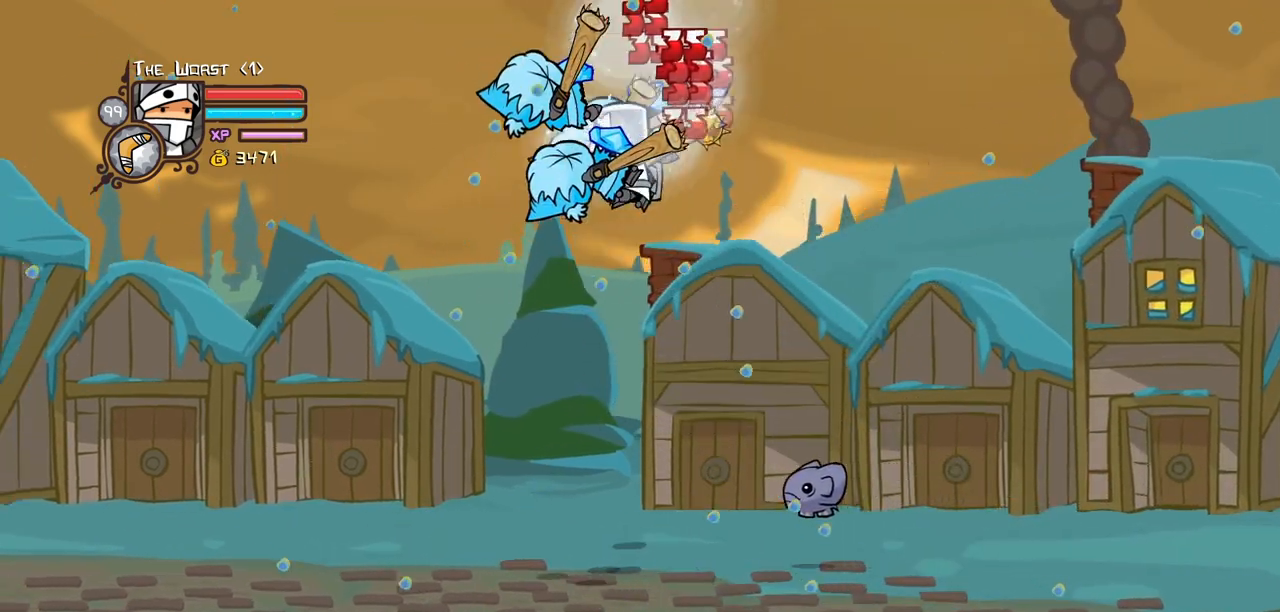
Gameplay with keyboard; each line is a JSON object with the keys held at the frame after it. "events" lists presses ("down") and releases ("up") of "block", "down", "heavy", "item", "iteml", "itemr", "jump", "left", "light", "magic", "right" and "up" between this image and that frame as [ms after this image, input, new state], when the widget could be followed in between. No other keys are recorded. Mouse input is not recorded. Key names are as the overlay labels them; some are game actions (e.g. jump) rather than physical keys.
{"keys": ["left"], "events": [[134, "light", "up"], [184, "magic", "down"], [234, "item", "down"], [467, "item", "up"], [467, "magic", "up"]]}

⁂

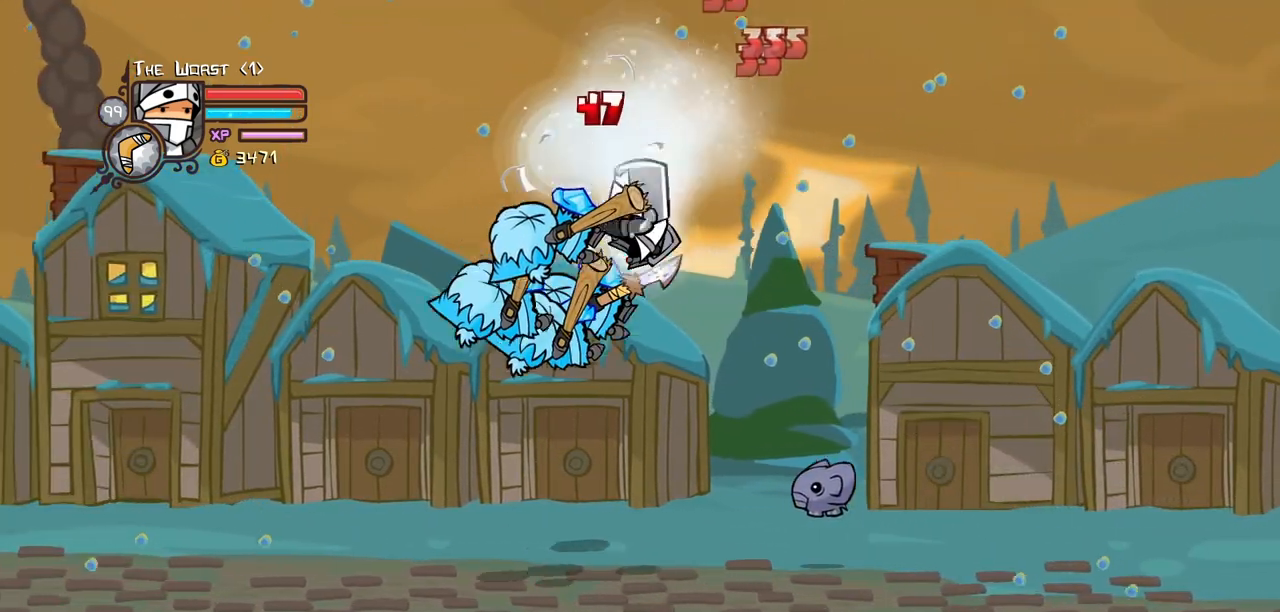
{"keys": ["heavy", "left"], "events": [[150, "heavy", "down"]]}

⁂

> Exercise instructions
Only lines holding the word "item" belong in the answer; copy all of them from the records.

> Answer to this task
Gameplay with keyboard; each line is a JSON object with the keys held at the frame after it. "events" lists presses ("down") and releases ("up") of "block", "down", "heavy", "item", "iteml", "itemr", "jump", "left", "light", "magic", "right" and "up" between this image and that frame as [ms after this image, input, new state], when the widget could be followed in between. No other keys are recorded. Mouse input is not recorded. Key names are as the overlay labels them; some are game actions (e.g. jump) rather than physical keys.
{"keys": ["left"], "events": [[134, "light", "up"], [184, "magic", "down"], [234, "item", "down"], [467, "item", "up"], [467, "magic", "up"]]}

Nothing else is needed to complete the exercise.